The most common complication arising from the use of Y90 radioembolization is non-target organ radiation. It is important that these iatrogenic complications be recognized early so that timely intervention is carried out. Symptomatic right upper quadrant pain, nausea, and vomiting combined with imaging findings of a thickened gallbladder and pericholecystic fluid should raise concern for radiation-induced cholecystitis.
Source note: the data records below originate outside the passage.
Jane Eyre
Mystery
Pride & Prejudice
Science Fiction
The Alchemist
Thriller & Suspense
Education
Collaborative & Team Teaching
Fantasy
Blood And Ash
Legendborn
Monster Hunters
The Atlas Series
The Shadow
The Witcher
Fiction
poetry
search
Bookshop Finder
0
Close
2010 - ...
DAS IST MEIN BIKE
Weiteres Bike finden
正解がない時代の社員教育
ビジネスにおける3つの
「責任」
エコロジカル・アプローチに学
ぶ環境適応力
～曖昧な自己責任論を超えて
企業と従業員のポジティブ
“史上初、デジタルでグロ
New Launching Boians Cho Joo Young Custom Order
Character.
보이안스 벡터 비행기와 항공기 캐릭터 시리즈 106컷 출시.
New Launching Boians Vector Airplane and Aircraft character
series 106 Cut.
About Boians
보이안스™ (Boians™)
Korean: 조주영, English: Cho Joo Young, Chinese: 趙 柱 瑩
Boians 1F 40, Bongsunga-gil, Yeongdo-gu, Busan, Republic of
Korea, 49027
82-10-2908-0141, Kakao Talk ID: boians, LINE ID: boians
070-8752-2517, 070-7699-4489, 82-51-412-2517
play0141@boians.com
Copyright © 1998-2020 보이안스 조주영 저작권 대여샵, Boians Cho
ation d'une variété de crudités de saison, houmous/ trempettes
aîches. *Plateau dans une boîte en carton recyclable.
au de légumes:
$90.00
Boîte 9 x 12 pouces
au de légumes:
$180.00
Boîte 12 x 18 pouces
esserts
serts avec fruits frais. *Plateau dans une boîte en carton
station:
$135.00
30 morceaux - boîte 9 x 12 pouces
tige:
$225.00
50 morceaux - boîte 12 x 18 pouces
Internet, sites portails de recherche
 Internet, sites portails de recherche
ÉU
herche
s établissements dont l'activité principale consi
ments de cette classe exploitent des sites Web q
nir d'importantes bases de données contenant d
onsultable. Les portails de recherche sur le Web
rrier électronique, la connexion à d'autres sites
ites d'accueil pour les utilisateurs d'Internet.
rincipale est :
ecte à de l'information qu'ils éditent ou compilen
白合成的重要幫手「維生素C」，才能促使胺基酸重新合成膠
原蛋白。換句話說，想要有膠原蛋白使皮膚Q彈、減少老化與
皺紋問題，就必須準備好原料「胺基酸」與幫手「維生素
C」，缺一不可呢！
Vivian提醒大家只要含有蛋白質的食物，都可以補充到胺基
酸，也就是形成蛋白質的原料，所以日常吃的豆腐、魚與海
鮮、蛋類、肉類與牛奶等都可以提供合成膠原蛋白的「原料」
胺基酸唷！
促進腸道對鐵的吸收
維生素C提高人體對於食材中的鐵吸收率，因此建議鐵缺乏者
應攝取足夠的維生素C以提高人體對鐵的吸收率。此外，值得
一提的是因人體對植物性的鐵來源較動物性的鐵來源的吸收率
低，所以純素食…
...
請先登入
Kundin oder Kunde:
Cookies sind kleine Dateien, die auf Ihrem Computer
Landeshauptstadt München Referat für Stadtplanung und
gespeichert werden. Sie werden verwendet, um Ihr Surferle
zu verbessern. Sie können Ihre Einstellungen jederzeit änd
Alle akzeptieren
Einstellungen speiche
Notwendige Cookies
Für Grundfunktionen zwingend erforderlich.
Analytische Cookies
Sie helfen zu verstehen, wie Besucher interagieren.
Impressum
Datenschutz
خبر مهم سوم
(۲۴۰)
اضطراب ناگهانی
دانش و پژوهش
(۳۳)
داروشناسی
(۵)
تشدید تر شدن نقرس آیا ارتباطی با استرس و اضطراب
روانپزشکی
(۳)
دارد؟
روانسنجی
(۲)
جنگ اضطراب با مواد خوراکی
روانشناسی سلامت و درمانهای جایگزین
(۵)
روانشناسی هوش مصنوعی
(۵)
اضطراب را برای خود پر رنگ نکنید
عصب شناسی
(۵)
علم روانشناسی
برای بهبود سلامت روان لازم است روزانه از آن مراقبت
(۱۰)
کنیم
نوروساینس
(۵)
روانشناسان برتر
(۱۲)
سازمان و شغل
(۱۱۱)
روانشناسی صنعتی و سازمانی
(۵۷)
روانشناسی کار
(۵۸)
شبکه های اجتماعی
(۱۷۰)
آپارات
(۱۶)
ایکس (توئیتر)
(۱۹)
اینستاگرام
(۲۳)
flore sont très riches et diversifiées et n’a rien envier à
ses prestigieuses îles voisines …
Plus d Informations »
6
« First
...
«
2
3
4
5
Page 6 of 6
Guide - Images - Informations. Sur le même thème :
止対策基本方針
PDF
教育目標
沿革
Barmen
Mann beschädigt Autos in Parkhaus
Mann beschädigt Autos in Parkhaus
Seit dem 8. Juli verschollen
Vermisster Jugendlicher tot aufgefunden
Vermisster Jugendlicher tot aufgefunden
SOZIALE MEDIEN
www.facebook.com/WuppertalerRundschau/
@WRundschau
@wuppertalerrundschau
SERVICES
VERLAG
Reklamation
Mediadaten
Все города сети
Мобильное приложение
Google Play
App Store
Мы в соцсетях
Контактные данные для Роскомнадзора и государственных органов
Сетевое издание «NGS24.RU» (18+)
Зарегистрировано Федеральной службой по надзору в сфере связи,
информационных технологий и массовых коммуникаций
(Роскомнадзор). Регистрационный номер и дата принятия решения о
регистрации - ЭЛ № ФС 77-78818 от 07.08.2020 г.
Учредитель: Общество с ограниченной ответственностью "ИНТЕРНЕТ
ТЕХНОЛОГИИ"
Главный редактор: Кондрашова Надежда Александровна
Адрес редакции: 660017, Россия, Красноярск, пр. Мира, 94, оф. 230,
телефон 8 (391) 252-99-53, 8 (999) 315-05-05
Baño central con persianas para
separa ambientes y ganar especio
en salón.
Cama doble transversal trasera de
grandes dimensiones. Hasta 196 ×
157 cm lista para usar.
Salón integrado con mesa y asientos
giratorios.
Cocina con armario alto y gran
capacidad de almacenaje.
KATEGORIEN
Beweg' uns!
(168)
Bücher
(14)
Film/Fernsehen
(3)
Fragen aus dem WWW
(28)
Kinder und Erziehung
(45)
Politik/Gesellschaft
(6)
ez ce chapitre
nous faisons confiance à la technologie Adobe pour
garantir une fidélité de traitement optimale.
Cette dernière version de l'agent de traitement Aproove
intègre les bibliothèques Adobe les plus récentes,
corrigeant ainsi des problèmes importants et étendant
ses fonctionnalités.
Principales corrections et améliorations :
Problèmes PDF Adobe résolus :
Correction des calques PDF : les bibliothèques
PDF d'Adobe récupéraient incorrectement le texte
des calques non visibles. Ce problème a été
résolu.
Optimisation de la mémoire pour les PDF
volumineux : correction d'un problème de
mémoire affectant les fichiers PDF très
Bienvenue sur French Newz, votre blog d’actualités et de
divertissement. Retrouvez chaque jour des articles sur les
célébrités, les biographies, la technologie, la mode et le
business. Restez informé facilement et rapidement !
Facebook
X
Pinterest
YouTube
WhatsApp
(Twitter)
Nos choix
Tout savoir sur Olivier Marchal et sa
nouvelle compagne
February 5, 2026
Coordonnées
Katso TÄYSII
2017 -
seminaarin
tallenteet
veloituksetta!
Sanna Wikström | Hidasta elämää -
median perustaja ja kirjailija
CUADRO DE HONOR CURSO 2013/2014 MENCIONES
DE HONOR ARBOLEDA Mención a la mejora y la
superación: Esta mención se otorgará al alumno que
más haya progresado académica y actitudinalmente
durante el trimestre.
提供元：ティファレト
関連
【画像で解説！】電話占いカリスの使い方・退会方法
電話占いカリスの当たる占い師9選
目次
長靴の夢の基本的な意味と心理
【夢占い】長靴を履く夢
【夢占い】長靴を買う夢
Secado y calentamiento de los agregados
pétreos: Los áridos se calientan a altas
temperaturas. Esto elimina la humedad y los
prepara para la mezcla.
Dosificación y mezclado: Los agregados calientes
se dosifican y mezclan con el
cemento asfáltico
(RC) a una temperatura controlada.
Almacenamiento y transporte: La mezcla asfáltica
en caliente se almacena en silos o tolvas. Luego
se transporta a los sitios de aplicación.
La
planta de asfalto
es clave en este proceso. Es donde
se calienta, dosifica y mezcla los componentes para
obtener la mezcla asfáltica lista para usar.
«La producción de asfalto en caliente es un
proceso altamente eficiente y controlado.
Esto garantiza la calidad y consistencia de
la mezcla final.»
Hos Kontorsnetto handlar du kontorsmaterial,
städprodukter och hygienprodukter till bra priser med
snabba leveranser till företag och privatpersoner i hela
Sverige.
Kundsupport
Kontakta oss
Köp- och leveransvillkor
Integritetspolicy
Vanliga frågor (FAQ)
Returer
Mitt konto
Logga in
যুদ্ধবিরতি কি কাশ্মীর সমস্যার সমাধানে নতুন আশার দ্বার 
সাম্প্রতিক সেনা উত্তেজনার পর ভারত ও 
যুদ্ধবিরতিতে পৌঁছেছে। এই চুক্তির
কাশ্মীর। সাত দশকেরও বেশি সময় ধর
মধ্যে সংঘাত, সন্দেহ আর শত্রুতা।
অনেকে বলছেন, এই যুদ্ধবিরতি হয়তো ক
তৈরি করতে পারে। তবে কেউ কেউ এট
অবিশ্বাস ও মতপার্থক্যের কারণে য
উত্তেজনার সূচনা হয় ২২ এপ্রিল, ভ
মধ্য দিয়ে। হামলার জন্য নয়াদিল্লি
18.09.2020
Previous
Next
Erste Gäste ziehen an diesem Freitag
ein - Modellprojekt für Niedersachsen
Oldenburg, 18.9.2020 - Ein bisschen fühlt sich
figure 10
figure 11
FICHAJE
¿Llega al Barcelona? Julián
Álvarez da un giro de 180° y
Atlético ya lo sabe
Likewise, gastrointestinal ulceration should be ruled out in patients presenting with epigastric discomfort, anorexia, and coffee-ground emesis. Other treatment-induced complications include biliary dyskinesias, bilomas, and abscesses. These are associated with considerable morbidity but are generally not-life threatening, provided that immediate interventions are instituted.

Conclusion

Ultimately, the goal of imaging following Y90 radioembolization is to serve as a successful surrogate endpoint for a patient’s response to therapy. Thus, tumor shrinkage, tumor necrosis, tumor marker reduction, cellular changes indicative of non-viability at DW-MRI, and decreased FDG uptake have all been used with varying success to measure the response to treatment. For patients with HCC, tumor response following treatment has been the only predictive variable shown to correlate with survival [55]. Although a single biomarker may or may not demonstrate the Y90 response to treatment, the combination of biomarkers are likely to more accurately and reliably measure the overall therapeutic efficacy of this therapy.